### Text section
------------------------------------------------
Fwiw, my LFE level ends up at -9 in the AVR. (IIRC) I set my first sub at 70, turn it off and set the second one for 70, turn it off and set the 3rd one at 70. This results in 78b collectively. (I've done it enough to know those are good baseline numbers. Yours may be slightly different). I wouldn't worry about being close to "0". I like it in the minus area so I can have some room to boost if I like. Once you get into the +, you can introduce distortion into the signal. (Sub manufacturer told me that). As far as calibration, I'd run it, and manually adjust later. Moving the level won't change the internal EQ done by the AVR. That's the important part. You can go back and trim the AVR up to -3 and turn the knob down to measure 75 if that makes you happier.


----------



## bernch5 (May 31, 2013)

Insearchof said:


> When you set the gains on the subs at 1:00 to hit the 75db for calibrating, it sets them to -8db in the receiver upon calibration completion?
> If so, I'm betting your going to have to adjust the subs manually after calibration like you did previously.
> Something isn't adding up there.
> I'd try a bunch of your favorite music and movie passages after calibration to find the best setting on the receiver for the sub levels. You mentioned - 3db earlier - That may be a good base line to test with.
> I find that I generally turn my subs down in the receiver for movies and up a bit for music. -3db for movies is my usual and +1db for music. It varies based on the movie/music type for me and whether my wife is home or not.


The - 8 is after the calibration is completed. I didn't know I could check the level they currently reading during this step.


----------
------------------------------------------------
### Task details
In the forum thread on subwoofer calibration, who told the first poster that setting the level into the plus range can introduce distortion? The lines after the forum thread aren't needed.

### Provided data
------------------------------------------------
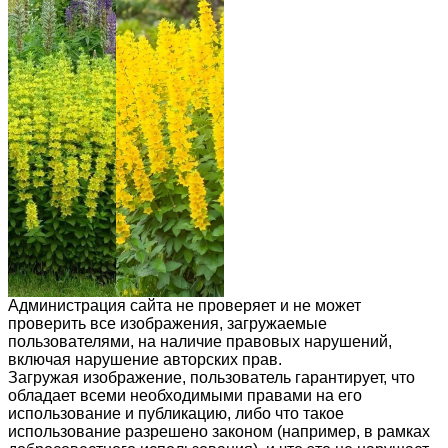
Администрация сайта не проверяет и не может
проверить все изображения, загружаемые
пользователями, на наличие правовых нарушений,
включая нарушение авторских прав.
Загружая изображение, пользователь гарантирует, что
обладает всеми необходимыми правами на его
использование и публикацию, либо что такое
использование разрешено законом (например, в рамках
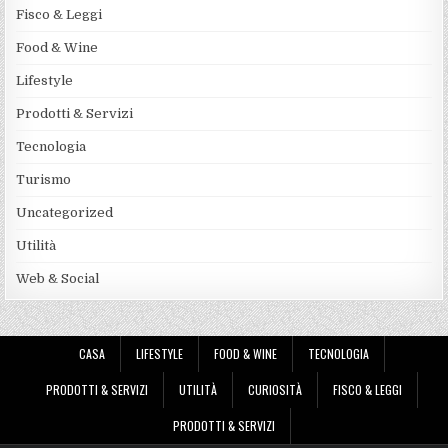
Fisco & Leggi
Food & Wine
Lifestyle
Prodotti & Servizi
Tecnologia
Turismo
Uncategorized
Utilità
Web & Social
CASA
LIFESTYLE
FOOD & WINE
TECNOLOGIA
PRODOTTI & SERVIZI
UTILITÀ
CURIOSITÀ
FISCO & LEGGI
PRODOTTI & SERVIZI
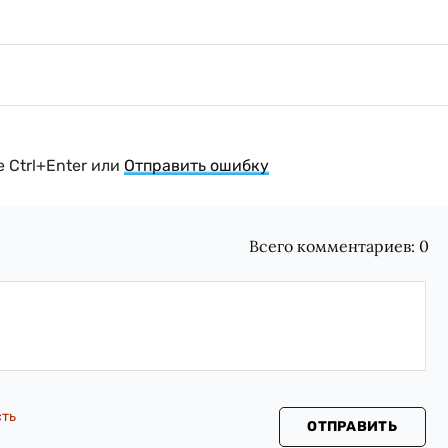
 Ctrl+Enter или
Отправить ошибку
Всего комментариев:
0
сть
ОТПРАВИТЬ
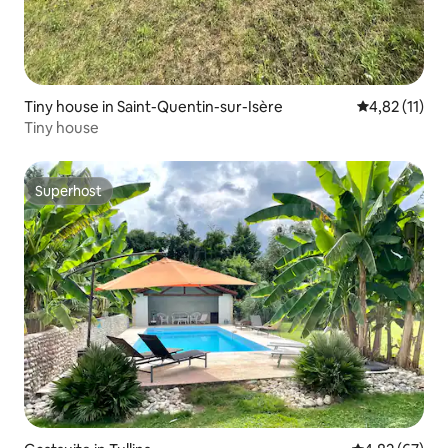
Tiny house in Saint-Quentin-sur-Isère
Gemiddelde be
4,82 (11)
Tiny house
Superhost
Superhost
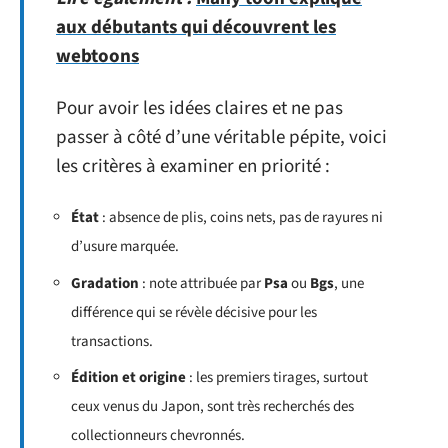
aux débutants qui découvrent les
webtoons
Pour avoir les idées claires et ne pas
passer à côté d’une véritable pépite, voici
les critères à examiner en priorité :
État
: absence de plis, coins nets, pas de rayures ni
d’usure marquée.
Gradation
: note attribuée par
Psa
ou
Bgs
, une
différence qui se révèle décisive pour les
transactions.
Édition et origine
: les premiers tirages, surtout
ceux venus du Japon, sont très recherchés des
collectionneurs chevronnés.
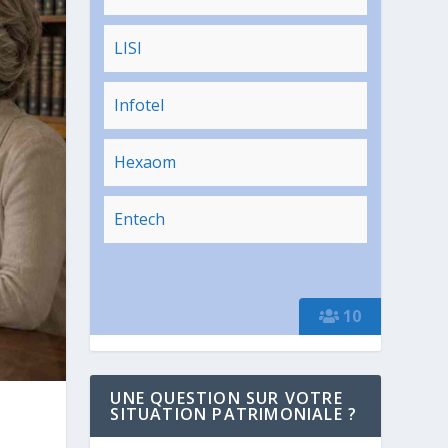
LISI
Infotel
Hexaom
Entech
10
UNE QUESTION SUR VOTRE
SITUATION PATRIMONIALE ?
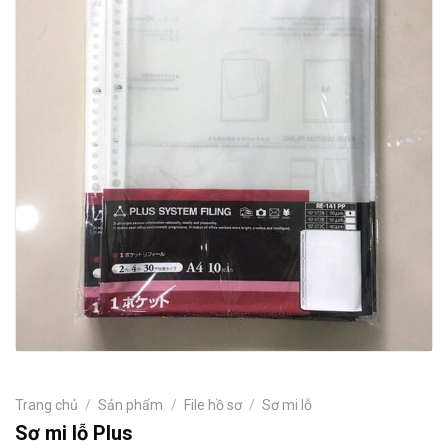
Trang chủ
/
Sản phẩm
/
File hồ sơ
/
Sơ mi lỗ
Sơ mi lỗ Plus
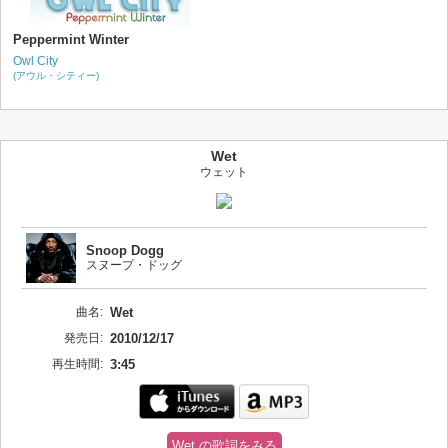
Peppermint Winter
Owl City
(アウル・シティー)
Wet
ウェット
Snoop Dogg
スヌープ・ドッグ
曲名:
Wet
発売日:
2010/12/17
再生時間:
3:45
Wet の歌詞をみる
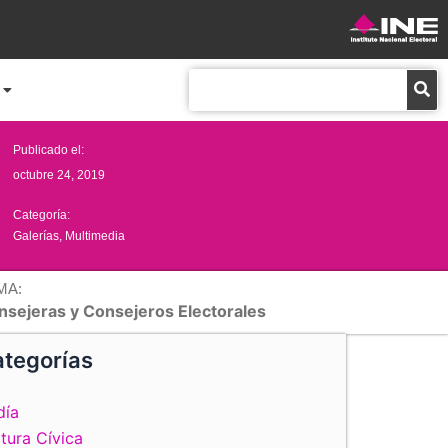
Buscar
Publicado el:
octubre 24, 2019
Categoría:
Galerías
,
Multimedia
MA:
nsejeras y Consejeros Electorales
tegorías
día
tura Cívica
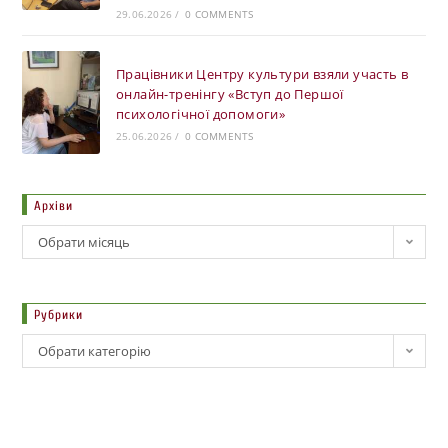
29.06.2026
/
0 COMMENTS
Працівники Центру культури взяли участь в
онлайн-тренінгу «Вступ до Першої
психологічної допомоги»
25.06.2026
/
0 COMMENTS
Архіви
Обрати місяць
Рубрики
Обрати категорію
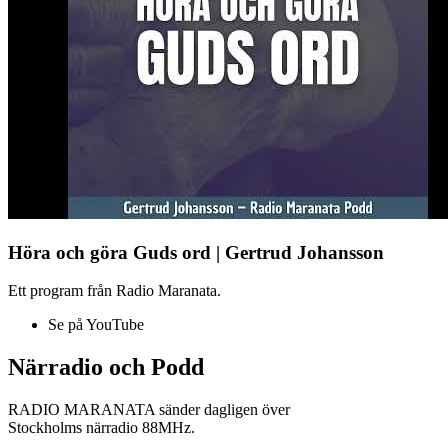
Höra och göra Guds ord | Gertrud Johansson
Ett program från Radio Maranata.
Se på YouTube
Närradio och Podd
RADIO MARANATA sänder dagligen över
Stockholms närradio 88MHz.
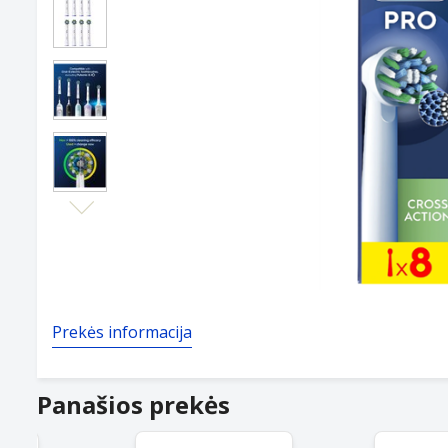
Next
Prekės informacija
Panašios prekės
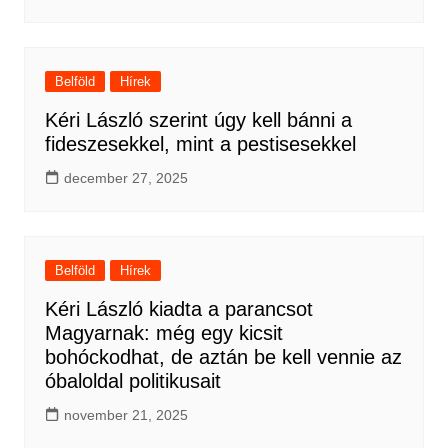
Belföld
Hírek
Kéri László szerint úgy kell bánni a
fideszesekkel, mint a pestisesekkel
december 27, 2025
Belföld
Hírek
Kéri László kiadta a parancsot
Magyarnak: még egy kicsit
bohóckodhat, de aztán be kell vennie az
óbaloldal politikusait
november 21, 2025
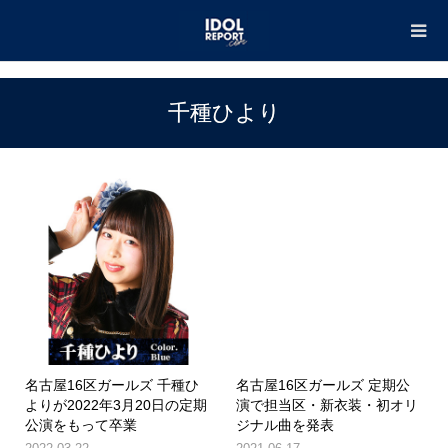
TOP
千種ひより
千種ひより
名古屋16区ガールズ 千種ひ
名古屋16区ガールズ 定期公
よりが2022年3月20日の定期
演で担当区・新衣装・初オリ
公演をもって卒業
ジナル曲を発表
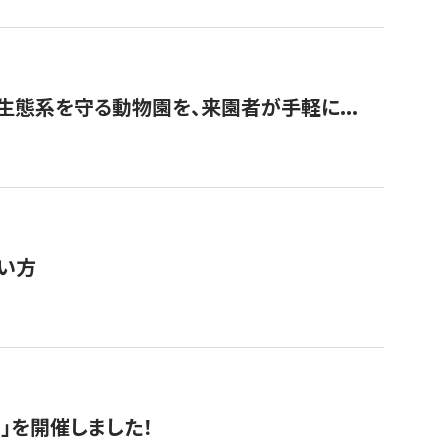
生態系を守る動物園を、来園者が手軽に...
い方
RS」を開催しました！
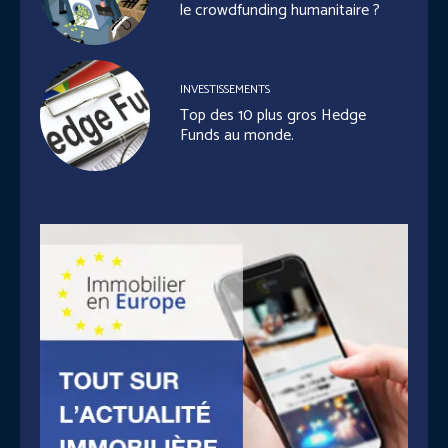
le crowdfunding humanitaire ?
INVESTISSEMENTS
Top des 10 plus gros Hedge
Funds au monde.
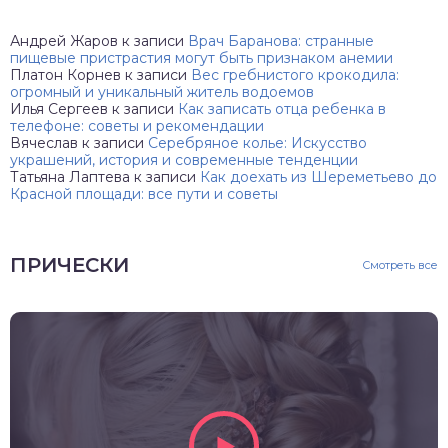
Андрей Жаров
к записи
Врач Баранова: странные
пищевые пристрастия могут быть признаком анемии
Платон Корнев
к записи
Вес гребнистого крокодила:
огромный и уникальный житель водоемов
Илья Сергеев
к записи
Как записать отца ребенка в
телефоне: советы и рекомендации
Вячеслав
к записи
Серебряное колье: Искусство
украшений, история и современные тенденции
Татьяна Лаптева
к записи
Как доехать из Шереметьево до
Красной площади: все пути и советы
ПРИЧЕСКИ
Смотреть все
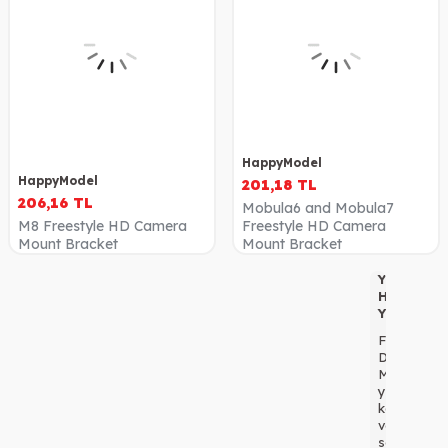
HappyModel
HappyModel
201,18
TL
206,16
TL
Mobula6 and Mobula7
M8 Freestyle HD Camera
Freestyle HD Camera
Mount Bracket
Mount Bracket
Yarışa
Hazır
Yenilikler!
FPV
Drone
Market,
yüksek
kaliteli
ve
son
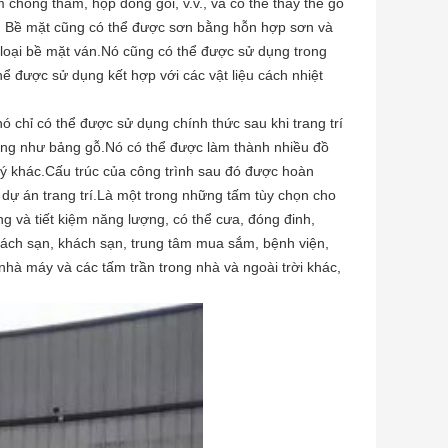
chống thấm, hộp đóng gói, v.v., và có thể thay thế gỗ
.v. Bề mặt cũng có thể được sơn bằng hỗn hợp sơn và
 loại bề mặt ván.Nó cũng có thể được sử dụng trong
 được sử dụng kết hợp với các vật liệu cách nhiệt
ó chỉ có thể được sử dụng chính thức sau khi trang trí
ống như bảng gỗ.Nó có thể được làm thành nhiều đồ
 lý khác.Cấu trúc của công trình sau đó được hoàn
 dự án trang trí.Là một trong những tấm tùy chọn cho
ng và tiết kiệm năng lượng, có thể cưa, đóng đinh,
ách sạn, khách sạn, trung tâm mua sắm, bệnh viện,
 nhà máy và các tấm trần trong nhà và ngoài trời khác,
------------------------------------------------
### Output for this exercise
The subwoofer manufacturer.